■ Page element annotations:

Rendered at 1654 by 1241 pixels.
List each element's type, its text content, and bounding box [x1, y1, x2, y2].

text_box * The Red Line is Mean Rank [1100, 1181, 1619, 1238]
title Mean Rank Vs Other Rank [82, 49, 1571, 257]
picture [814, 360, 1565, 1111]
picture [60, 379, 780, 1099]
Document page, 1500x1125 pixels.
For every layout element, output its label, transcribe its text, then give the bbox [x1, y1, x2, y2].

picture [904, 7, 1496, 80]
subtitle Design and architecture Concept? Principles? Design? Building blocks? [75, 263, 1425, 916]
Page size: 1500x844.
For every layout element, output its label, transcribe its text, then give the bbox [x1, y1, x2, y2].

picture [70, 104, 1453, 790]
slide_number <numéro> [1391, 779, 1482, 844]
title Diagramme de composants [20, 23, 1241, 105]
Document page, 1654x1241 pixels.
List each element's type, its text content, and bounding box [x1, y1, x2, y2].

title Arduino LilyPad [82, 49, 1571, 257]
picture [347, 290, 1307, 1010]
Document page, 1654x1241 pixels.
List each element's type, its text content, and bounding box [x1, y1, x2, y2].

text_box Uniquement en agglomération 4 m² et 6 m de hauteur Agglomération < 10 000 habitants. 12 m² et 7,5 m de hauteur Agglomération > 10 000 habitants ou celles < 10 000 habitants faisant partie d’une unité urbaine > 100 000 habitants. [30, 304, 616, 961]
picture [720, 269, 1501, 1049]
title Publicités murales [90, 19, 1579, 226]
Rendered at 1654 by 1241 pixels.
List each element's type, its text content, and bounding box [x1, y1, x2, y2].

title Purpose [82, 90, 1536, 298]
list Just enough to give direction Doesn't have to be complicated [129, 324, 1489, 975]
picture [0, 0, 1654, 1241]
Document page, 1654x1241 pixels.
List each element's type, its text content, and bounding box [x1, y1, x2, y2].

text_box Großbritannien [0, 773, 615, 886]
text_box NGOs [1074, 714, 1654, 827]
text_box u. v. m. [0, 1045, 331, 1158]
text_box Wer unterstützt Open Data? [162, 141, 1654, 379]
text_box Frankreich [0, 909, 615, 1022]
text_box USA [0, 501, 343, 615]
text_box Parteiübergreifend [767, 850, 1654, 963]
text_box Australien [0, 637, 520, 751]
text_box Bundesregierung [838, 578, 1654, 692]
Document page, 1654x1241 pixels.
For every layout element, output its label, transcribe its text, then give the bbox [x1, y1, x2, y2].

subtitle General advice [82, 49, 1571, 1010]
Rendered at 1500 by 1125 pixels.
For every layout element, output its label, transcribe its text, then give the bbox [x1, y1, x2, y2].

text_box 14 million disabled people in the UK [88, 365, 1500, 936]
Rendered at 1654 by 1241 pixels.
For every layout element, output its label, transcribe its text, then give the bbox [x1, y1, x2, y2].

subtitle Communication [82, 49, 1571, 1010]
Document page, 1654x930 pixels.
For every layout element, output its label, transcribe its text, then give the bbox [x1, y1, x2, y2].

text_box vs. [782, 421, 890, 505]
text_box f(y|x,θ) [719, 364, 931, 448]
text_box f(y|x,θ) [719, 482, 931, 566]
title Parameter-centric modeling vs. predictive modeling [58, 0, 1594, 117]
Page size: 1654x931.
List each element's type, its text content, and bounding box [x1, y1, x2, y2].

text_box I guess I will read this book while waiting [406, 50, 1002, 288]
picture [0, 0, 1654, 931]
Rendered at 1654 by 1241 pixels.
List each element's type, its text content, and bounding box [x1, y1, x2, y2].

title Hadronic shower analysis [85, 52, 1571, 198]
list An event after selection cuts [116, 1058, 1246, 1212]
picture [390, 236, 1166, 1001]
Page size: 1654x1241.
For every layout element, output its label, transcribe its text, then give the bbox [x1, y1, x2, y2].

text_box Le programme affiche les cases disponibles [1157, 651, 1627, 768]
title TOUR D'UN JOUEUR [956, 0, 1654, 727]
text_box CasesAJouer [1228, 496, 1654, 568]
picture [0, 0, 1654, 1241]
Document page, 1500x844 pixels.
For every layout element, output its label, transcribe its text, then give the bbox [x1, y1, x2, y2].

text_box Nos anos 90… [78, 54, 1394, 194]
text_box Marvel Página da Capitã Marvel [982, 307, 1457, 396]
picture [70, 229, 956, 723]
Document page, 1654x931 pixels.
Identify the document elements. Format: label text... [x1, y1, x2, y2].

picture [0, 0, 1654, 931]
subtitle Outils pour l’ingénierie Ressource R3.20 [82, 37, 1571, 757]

■ Short problem:
Retype the stretch of the material above from the line containing "Page size: 1500x844." through the line containing "picture [347, 290, 1307, 1010]", reproducing each line without any change.

■ Response to the exercise:
Page size: 1500x844.
For every layout element, output its label, transcribe its text, then give the bbox [x1, y1, x2, y2].

picture [70, 104, 1453, 790]
slide_number <numéro> [1391, 779, 1482, 844]
title Diagramme de composants [20, 23, 1241, 105]
Document page, 1654x1241 pixels.
List each element's type, its text content, and bounding box [x1, y1, x2, y2].

title Arduino LilyPad [82, 49, 1571, 257]
picture [347, 290, 1307, 1010]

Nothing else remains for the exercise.